Which leads to the second question: what’s motivating the trial lawyers? It is really easing others’ suffering, or is it just another case of fattening one’s own wallet?

That so-called “jackpot justice” is a cash cow on today’s society is hardly a moot point. One study has found that America’s trial lawyers generate about $46 billion annually, with revenue growing more than 11% a year — nearly triple the rate of growth in the nation’s domestic product. A recent report by the Manhattan Institute finds that medical malpractice liability now accounts for one-tenth of America’s “tort tax,” which each year costs a family of four more than $3,300.

And if you doubt that dollar signs weigh as heavily as justice’s scales, consider this amusing sideshow that’s spawned from Putnam County’s woes. As anyone who watches late-night television knows, trial attorneys advertise to generate business. And, in the case of Putnam General, they do their best to try their cases in the court of public opinion.

But, apparently, not all trial lawyers get along.

A Charleston attorney has filed suit against 25 of his former clients in the Putnam General case, claiming they owe him $76,000 for “litigation-related costs and expenses” while he represented them. A fellow local trial attorney has called the case “nuts” and “unprecedented.” It turns out that the two attorneys have gone after each other in court before, over allegation of fraud, extortion, and how to divide an $833,000 “jackpot” from a drug manufacturer.

Granted, trial lawyers aren’t the only profession to be profit-motivated. But the question is: profit to what end?

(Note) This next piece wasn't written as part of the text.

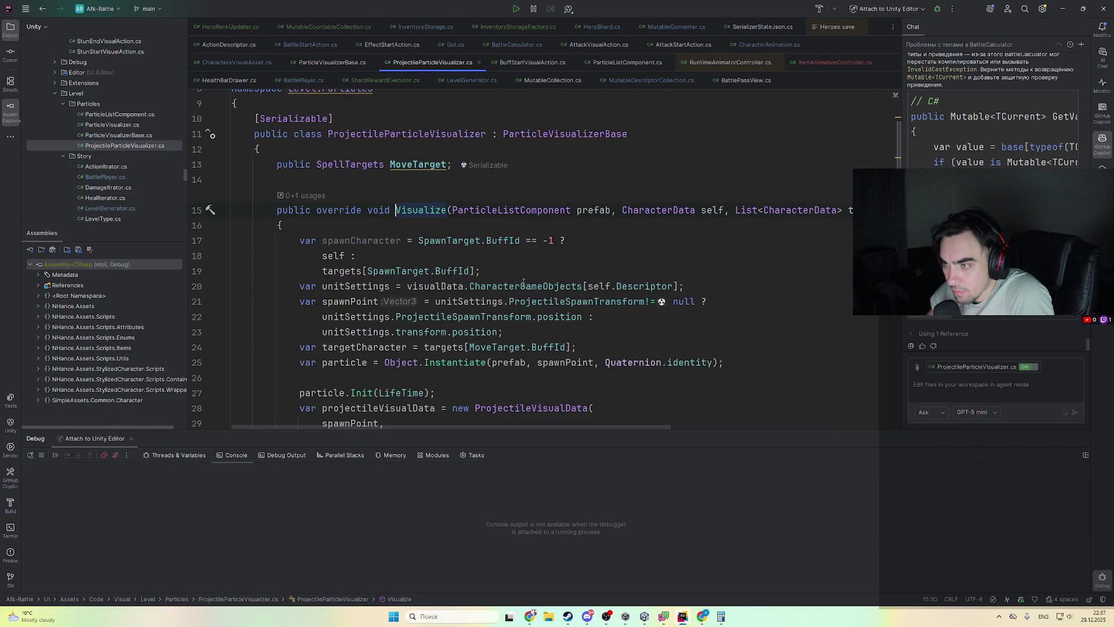
pyautogui.scroll(-4, 565, 330)
pyautogui.scroll(-2, 565, 330)
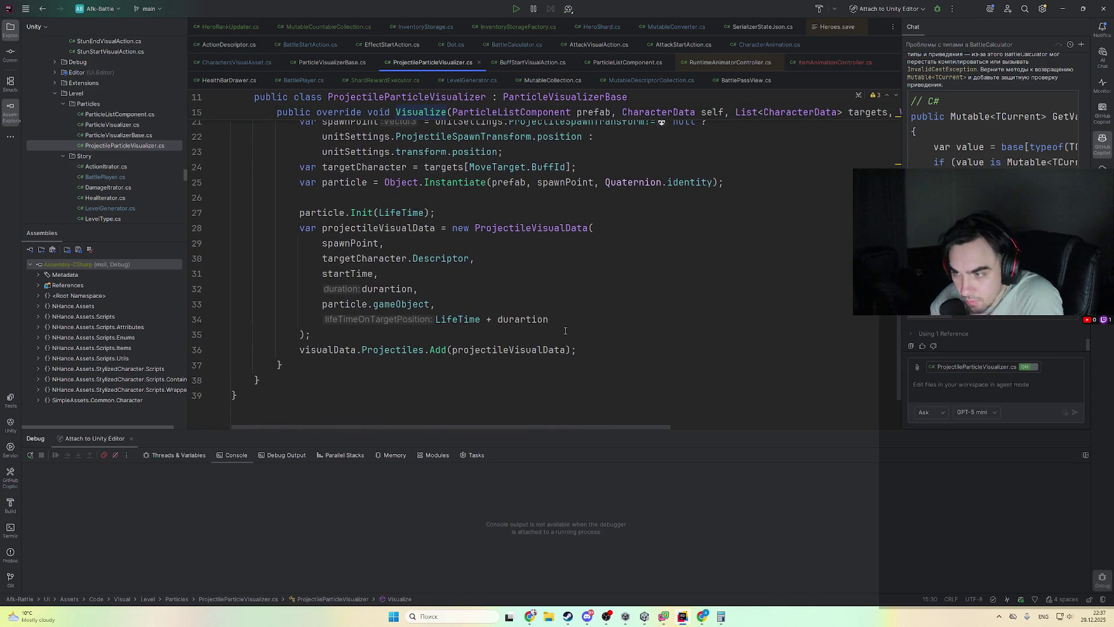
pyautogui.scroll(8, 565, 348)
pyautogui.scroll(-5, 494, 355)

The West Virginia Record, a legal journal, summed it up neatly in a recent editorial. “Justice needs to be served,” it opined. “The problem is that lawyers want much more than that.”

It went on:

A sympathetic lot, as spectators we casually figure big numbers like $50 million or $100 million in damage are fair compensation for whatever turmoil they’re meant to cure. Still we never stop to think exactly where this money comes from — how the expense of putting a family on easy street is exacted not just from the defendant and their insurance company, but the rest of us.

Higher prices, lost jobs, fewer life-saving drugs, and in this case, a disappearing hospital — these aren’t hidden costs. They’re as real as the impact they have on our lives — and on our pocketbooks. Killing Putnam General won’t make the world more just or medical care more consistent. But it will make life in Putnam County less safe and a handful of people — of lawyers — fabulously wealthy.

America’s trial lawyers recognize this, which may be why they’ve been busy polishing their image. Recently, for example, the American Trial Lawyers Association voted to change its name to the American Association for Justice (the Washington Post sarcastically noted that the runner-up choice was “Association for Apple Pie, Motherhood, and the American Way”).

The Shakespeare question notwithstanding, what’s in a name does matter. Across America, trial lawyers have wreaked havoc on state and local economies. Take California, for example. Trial lawyers there have launched securities class-action lawsuits against Silicon Valley, have discouraged job-growth by threatening employment lawsuits, and have suppressed the state’s housing sector with frivolous construction-defect lawsuits. Perhaps California, with its world-class economy, can afford the hassle. Try telling that to West Virginia, which was just ranked 49th by Forbes.com among “best states for business.”

America’s legal system, used properly, can produce marvelous results. But when used improperly by those more interested in cash equities than social inequities, it becomes an impediment to real progress. Look no further than Putnam County, who may one day be looking at a life without local doctors or local emergency care.

Such is the future of America if, left unchecked, “jackpot”-driven trial lawyers are free to treat hospitals as their latest slot machine.